Burp Suite Community Edition is a free download. Burp Suite Professional ($449 per user per year) and Enterprise Edition (starting at $8,395 per year) are also available.

4. Snake

Snyk offers several types of vulnerability scanners for software development and supply chain risks, including:

  • Snyk open source It looks for software dependencies that detect vulnerabilities.
  • Snyk code It finds vulnerabilities while developing in the source code.
  • Snyk cloud Scans cloud environments for vulnerable software components, security configuration errors, and other issues.

Snyk is free and paid. Product supplies; Prices vary according to organizational or developer needs.

5. Invader

Infiltrator It’s a cloud-based vulnerability scanner, but that doesn’t mean it only scans cloud-based assets. It scans networks, servers, client endpoints, cloud infrastructure and websites regardless of their location. Like the other scanners listed, it can find unpatched software, security configuration errors, and other vulnerabilities.

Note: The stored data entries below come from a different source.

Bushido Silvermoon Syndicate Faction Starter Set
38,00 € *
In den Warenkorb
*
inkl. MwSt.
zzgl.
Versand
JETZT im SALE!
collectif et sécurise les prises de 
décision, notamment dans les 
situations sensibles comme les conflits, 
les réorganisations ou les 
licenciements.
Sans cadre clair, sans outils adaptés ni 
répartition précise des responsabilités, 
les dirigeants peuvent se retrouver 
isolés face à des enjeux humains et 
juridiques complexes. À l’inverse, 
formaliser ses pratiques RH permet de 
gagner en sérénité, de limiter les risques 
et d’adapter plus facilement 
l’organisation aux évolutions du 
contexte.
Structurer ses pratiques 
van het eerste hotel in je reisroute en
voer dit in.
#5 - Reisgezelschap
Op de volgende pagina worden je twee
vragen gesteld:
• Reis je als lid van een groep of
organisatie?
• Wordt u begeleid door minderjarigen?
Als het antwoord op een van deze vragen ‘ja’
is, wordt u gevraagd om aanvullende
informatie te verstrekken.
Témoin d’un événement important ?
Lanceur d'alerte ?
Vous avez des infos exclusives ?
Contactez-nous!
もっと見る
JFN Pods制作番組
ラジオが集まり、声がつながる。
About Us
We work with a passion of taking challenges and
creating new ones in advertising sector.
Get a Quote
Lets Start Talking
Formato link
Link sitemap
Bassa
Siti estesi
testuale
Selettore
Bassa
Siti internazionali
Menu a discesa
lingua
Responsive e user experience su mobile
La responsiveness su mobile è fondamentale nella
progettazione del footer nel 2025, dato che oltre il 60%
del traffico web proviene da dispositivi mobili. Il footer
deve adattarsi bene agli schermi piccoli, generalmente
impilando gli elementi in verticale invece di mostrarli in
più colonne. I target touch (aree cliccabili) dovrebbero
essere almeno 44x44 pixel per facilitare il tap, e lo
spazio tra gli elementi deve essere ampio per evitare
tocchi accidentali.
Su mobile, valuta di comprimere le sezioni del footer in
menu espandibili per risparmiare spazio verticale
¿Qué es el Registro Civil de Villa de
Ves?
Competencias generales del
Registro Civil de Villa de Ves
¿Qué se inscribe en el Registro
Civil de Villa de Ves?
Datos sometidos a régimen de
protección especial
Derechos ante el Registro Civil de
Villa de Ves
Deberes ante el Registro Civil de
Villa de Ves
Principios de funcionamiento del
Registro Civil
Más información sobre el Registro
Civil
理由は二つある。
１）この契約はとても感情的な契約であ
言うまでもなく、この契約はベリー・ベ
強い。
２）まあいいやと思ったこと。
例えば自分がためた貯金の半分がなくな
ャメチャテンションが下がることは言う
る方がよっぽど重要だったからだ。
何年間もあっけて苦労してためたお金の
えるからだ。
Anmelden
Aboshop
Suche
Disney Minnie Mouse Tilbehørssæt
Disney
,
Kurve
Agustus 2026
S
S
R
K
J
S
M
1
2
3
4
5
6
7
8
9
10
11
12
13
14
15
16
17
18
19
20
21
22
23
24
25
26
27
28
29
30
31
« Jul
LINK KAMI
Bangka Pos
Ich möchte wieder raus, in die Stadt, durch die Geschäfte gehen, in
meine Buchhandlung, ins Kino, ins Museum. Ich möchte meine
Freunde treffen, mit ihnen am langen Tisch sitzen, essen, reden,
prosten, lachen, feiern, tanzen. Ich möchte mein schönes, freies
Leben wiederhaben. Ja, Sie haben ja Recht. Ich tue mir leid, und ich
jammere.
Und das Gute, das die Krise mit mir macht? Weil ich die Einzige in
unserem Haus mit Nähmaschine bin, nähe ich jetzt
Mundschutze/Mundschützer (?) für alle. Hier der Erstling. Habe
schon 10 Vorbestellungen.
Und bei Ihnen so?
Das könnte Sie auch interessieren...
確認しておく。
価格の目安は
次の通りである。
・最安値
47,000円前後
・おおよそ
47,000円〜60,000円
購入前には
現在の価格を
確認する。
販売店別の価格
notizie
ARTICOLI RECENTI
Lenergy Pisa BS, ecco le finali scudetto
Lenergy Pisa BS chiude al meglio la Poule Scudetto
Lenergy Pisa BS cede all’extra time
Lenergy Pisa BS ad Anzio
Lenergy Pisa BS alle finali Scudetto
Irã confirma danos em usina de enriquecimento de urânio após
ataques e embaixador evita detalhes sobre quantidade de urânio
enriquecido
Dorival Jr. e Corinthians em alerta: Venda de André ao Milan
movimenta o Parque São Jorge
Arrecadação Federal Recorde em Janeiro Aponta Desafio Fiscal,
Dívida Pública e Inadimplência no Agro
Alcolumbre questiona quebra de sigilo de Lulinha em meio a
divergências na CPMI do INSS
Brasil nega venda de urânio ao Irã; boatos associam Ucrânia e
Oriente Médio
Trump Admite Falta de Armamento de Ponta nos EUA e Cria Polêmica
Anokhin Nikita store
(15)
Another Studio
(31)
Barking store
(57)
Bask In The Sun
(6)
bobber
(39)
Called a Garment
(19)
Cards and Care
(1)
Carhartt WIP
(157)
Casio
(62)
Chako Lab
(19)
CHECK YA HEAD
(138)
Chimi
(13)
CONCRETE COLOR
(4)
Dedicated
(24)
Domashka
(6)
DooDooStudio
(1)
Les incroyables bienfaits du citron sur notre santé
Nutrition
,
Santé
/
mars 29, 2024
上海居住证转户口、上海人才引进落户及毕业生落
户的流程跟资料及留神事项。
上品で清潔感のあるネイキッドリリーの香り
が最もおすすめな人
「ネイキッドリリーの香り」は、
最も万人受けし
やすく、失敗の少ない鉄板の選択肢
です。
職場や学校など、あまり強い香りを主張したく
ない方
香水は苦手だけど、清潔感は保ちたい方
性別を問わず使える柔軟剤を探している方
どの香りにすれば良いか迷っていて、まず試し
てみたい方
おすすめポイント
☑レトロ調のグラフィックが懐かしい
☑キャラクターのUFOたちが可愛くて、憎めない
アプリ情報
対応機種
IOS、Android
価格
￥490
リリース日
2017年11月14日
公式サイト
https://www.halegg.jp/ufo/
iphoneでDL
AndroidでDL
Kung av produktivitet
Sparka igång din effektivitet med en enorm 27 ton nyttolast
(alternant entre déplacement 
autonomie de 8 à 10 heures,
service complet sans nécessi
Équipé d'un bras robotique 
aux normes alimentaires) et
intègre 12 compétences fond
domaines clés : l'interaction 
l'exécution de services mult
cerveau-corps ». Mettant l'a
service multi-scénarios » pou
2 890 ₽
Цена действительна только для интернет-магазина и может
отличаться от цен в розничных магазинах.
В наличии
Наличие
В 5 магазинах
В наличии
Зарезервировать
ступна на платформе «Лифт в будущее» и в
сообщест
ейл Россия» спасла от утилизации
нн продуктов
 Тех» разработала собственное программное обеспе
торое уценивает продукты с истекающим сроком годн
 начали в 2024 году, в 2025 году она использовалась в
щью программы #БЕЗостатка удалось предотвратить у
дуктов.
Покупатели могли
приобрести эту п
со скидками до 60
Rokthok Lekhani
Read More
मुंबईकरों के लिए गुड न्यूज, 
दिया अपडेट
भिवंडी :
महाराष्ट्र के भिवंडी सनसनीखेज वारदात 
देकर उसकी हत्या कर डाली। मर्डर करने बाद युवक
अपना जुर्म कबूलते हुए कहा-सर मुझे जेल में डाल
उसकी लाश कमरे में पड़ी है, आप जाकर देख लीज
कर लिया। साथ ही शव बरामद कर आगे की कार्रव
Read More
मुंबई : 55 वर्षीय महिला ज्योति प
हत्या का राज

Hacker has pro and essential gift levels. Prices are based on the number of targets customers plan to scan.

Deploy vulnerability scanners that cover business needs

Each of these tools differs significantly from the others, but there is also overlap in their capabilities. Overlap is good — even more so, in many cases — because two devices can find more exposures than just one. The biggest concern with vulnerability scanners is that there are loopholes where no scanner checks certain hosts, networks, or applications for a type of vulnerability.

Still, it’s not wise to have multiple vulnerability scanners that do the same thing. Each scanner has an associated business cost — at least to evaluate the results and eliminate false positives and train the individuals — and commercial scanners include a license fee.

It’s good to have a set of vulnerability scanners that together provide all the scanning capabilities your company needs without having to duplicate each other too much.